Sunday, November 8, 2015

#1,910. Werner Herzog Eats His Shoe (1980)

Directed By: Les Blank

Starring: Werner Herzog, Tom Luddy, Michael Goodwin

Line from this film: "Errol has set a good example. He's a landmark now. And I'm very proud of it"

Trivia: Herzog once promised to eat his shoe if a certain young American film student went out and actually made the film he was always only talking about. The young student was Errol Morris, who met the challenge with his off-beat 1978 pet cemetery documentary Gates of Heaven

I love Werner Herzog. Aside from being one of the finest directors ever to step behind a camera, he’s also a true character, the kind of guy who marches to his own tune, thumbing his nose at convention. When he talks, you want to listen, and when he does something, no matter how outlandish it may seem, you sit up and take notice.
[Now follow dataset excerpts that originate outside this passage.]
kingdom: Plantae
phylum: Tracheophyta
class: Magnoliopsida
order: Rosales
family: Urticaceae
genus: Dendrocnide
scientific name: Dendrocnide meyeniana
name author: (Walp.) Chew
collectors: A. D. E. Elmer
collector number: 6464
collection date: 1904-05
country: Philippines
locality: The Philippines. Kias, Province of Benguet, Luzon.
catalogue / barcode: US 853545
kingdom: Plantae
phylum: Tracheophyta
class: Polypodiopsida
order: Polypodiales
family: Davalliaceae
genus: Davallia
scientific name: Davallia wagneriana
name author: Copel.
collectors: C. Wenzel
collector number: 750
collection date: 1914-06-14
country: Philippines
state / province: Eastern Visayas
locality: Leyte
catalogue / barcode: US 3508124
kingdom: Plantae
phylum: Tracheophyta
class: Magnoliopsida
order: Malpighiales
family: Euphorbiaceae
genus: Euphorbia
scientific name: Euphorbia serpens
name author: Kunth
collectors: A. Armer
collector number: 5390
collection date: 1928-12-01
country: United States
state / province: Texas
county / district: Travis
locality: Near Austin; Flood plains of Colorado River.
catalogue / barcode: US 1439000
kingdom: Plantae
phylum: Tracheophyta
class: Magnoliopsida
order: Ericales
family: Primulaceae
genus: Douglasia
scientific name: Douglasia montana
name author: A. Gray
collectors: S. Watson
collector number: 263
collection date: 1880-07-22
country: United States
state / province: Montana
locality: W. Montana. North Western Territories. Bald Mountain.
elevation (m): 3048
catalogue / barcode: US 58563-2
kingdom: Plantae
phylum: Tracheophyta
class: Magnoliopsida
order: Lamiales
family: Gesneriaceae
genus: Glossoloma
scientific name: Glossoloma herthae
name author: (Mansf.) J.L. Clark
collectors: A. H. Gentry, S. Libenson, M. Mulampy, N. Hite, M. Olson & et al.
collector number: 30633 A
Take, for instance, the good-natured kick-in-the-butt he gave filmmaker Errol Morris back in the late ‘70s, promising the young hopeful that, should he complete his first film, he would eat his own shoe. Well, Morris did just that, directing the extraordinary 1978 documentary Gates of Heaven, and being a man of his word, Herzog, with the help of Alice Walters (chef and owner of Berkeley’s Chez Panisse), cooked the shoe he was wearing when he made that wager. Then, just before the premiere of Gates of Heaven, Herzog devoured it in front of a live audience. Along with honoring his pledge, he hoped this publicity stunt would draw attention to Morris’ film, which, at that point, had not been picked up for distribution (in front of everyone, Herzog promised he’d eat the other shoe if a Hollywood studio bought Gates of Heaven and gave it a wide release).

Directed by Les Blank, Werner Herzog Eats His Shoe is a 1980 documentary short designed to serve as a filmed record of the above, but like its main subject, there’s plenty of interesting stuff lurking just under the surface as well.

As always, Herzog is positively enthralling throughout Werner Herzog Eats His Shoe, from his advice to other young filmmakers (he tells them to do whatever it takes to get their movies made, even if it means stealing a camera and breaking into the processing lab) to his views on the state of modern entertainment (“We have to declare holy war against what we see every single day on television”, he says. “I think there should be real war against commercials, real war against talk-shows, real war against Bonanza, Rawhide and these things”). Clearly, Herzog is a serious thinker, and he approached the cooking of his shoe quite seriously, too (he coated it in spices, then, following Chef Walters’ advice, boiled it for about 5 hours).

Blank does wander off the beaten path a few times throughout Werner Herzog Eats His Shoe, showing clips from Gates of Heaven as well as an excerpt from Herzog’s own Even Dwarfs Started Small, for which the director made a similarly bizarre wager with his cast (he promised that, should they survive the shooting of that 1970 movie, he would jump into a nearby cactus field. They survived it… and he jumped). Yet, at all times, Herzog himself is the film’s biggest draw.

Werner Herzog is one of the cinema’s most consistently fascinating personalities, and even when you don’t agree with what he has to say, you can’t stop listening to him. So if, every now and then, he does something crazy like eat his own shoe in public, I say “What the hell”?